__Fragmento de lectura__.

Mujeres de la Biblia: María Santísima (II)


Desde la encomienda de Barcelona, continuamos con la segunda y última parte dedicada a María, “Mater Dei”. Por ello hemos vuelto a seleccionar la continuación a las líneas anteriores, extraídas del libro “Manninne, Vroumen in de Bijbel”, cuya creadora es la holandesa Gien Karssen.

Desde Temple Barcelona, deseamos que este apartado haya sido de vuestro interés.

Han pasado diez años. Están en la ciudad de Jerusalén, atiborrada de gente. Familias enteras están allí para celebrar la fiesta de la Pascua en la ciudad santa y honrar a Dios con su sacrificio.

Es una ocasión de gozo poder adorar al Señor en compañía de viejos amigos que se juntan todos los años parra aquellos días festivos; en consecuencia, la ciudad está llena de muchachos.

Los adultos gozan de sus no frecuentes contactos con amigos y parientes de varios lugares; hablan en voz alta y gesticulan por las calles. Los niños van de un lugar a otro como pájaros, bailan y juegan. Es fácil entender que entre tan gran multitud la ausencia de un hijo por algunas horas pase desapercibida. Los padres piensan que el niño está en la compañía de otros conocidos o parientes.

Esta es la razón por la que José y María, después de un día bien ocupado, descubren, en la jornada primera del viaje de vuelta, que Jesús no está con ellos. No lo encuentran en ninguna parte entre la compañía de viajeros y finalmente vuelven a Jerusalén con los corazones pesarosos.

Buscan por todas partes, pero en vano. Finalmente, después de tres días de búsqueda, lo encuentran en el templo. Con asombro ven al joven sentado entre los viejos y altamente educados rabinos, y no solamente les está escuchando, sino que les está presentando preguntas. Sorprende a todos con su inteligencia, comprensión y respuestas adecuadas.

María está agitada. “¡Hijo! –le dice reprendiéndole-, ¿por qué nos has hecho esto? ¡Tu padre y yo te hemos buscados ansiosamente por todas partes!”. Su respuesta no es desdeñosa, pero sí clara y sin reservas. “¿Por qué me buscabais? ¿No comprendéis que me conviene estar en los negocios de mi Padre”?

¿Tu padre?...¡Si te ha estado buscando por todas partes con tu madre!

¿Comprenden José y María que estaba hablando de su Padre celestial?

Jesús empieza aparentemente a separarse de ellos. Está comenzando a andar, en el viaje de su vida, hacia su verdadero destino. Él, su hijo perdido aquel día, es el Hijo de Dios, el Redentor del mundo. Los lazos infantiles que le habían unido a su familia empiezan a aflojarse. ¿Recordó en esta ocasión María las palabras de Simeón? ¿empieza a experimentar el dolor de la espada que traspasaría su corazón?

__Actividades__.
1 - Según el fragmento sobre María, ¿tras cuántos días de búsqueda encuentran José y María a Jesús en el templo?
2 - Continúa el fragmento sobre María a partir de su última oración.
Los registros no guardan ninguna relación con el fragmento sobre María.

__Datos en estudio__.
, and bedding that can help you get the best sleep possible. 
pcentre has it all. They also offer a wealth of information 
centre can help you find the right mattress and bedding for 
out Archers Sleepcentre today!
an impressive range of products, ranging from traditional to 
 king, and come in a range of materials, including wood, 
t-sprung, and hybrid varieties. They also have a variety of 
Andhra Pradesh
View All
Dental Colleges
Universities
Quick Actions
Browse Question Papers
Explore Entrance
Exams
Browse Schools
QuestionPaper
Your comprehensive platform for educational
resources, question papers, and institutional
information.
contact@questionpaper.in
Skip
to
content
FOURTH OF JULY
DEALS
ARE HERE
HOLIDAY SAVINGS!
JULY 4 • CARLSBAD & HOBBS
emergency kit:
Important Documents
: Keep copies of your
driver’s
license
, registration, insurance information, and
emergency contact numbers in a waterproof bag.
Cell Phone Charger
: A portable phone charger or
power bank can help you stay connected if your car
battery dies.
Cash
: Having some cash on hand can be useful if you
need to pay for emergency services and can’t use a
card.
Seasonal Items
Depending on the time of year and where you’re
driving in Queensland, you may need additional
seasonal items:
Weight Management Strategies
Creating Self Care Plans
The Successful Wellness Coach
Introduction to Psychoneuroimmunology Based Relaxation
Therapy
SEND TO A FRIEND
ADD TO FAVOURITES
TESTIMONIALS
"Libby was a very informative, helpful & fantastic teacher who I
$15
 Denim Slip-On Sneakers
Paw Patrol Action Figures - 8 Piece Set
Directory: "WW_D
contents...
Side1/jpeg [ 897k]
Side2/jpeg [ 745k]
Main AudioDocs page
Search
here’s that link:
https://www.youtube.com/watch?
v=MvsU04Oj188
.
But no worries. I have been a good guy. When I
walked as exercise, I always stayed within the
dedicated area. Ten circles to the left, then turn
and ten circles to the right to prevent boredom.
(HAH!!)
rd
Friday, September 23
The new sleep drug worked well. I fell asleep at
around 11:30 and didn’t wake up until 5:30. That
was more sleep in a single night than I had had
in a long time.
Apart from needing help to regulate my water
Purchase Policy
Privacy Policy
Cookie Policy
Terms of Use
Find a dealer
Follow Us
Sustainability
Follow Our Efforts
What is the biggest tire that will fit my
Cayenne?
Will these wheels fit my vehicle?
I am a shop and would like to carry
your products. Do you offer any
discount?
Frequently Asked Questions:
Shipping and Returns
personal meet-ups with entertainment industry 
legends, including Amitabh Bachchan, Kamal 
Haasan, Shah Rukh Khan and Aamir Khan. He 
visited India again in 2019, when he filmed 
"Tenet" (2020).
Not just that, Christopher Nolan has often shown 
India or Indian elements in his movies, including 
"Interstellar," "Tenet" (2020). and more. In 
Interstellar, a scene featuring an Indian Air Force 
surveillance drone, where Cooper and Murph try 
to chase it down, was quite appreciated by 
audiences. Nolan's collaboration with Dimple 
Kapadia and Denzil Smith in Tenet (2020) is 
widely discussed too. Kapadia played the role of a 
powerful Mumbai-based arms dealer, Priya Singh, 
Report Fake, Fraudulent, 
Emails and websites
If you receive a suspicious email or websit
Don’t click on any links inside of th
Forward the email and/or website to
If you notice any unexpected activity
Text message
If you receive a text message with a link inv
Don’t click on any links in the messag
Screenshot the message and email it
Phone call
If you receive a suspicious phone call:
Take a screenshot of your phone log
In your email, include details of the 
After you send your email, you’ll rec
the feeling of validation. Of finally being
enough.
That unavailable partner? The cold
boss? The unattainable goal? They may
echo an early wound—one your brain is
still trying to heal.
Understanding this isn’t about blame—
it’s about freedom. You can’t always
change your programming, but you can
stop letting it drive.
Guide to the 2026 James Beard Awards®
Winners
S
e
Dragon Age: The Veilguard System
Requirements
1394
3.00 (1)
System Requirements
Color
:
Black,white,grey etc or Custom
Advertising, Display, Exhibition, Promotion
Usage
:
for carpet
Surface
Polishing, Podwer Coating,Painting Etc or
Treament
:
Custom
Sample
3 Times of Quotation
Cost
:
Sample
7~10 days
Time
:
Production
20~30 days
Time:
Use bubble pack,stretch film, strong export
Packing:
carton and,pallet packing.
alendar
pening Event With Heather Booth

__Resultados esperados__.
1 - Tras tres días de búsqueda.

2 -
Cuando vuelven a Nazaret todo parece cambiado. Jesús continúa obediente y sujeto a ellos; pero algo ha ocurrido en el corazón de María. Archiva este recuerdo entre los que ya tiene en su memoria. De nuevo tiene la oportunidad de someter sus deseos maternales a la voluntad de Dios.

Pasan los años, años buenos, años en los cuales Jesús se desarrolla desde su madurez como hombre. La influencia de su madre sobre él durante este tiempo es, sin duda, grande. El evangelio nos dice que Jesús crecía en sabiduría, en edad y en gracia, y era amado por los hombres. Jesús, el Hijo de Dios, como niño, es perfecto; pero como verdadero hombre debe pasar por un desarrollo natural. Como hombre sobre la tierra se somete a la influencia de María.

Jesús no se desarrolla en el seno de una familia socialmente rica, pero espiritualmente tiene mucho que puede ser envidiado. Ambos padres andan con Dios, se respetan el uno al otro. Sobre todo, los pensamientos de María están llenos de Dios. Los pensamientos de una persona determinan sus hechos, así que la atmósfera de este hogar está completamente dirigida por Dios. Hay una atmósfera amiga en este pequeño hogar de Nazaret, un hogar saturado con el espíritu de verdadera humildad y devoción natural. Este espíritu es el que facilita la obediencia a los padres. Es en el hogar de José y María donde Jesús se enfrenta con las Sagradas Escrituras. El amor de su madre por la Palabra de Dios es un ejemplo al hijo.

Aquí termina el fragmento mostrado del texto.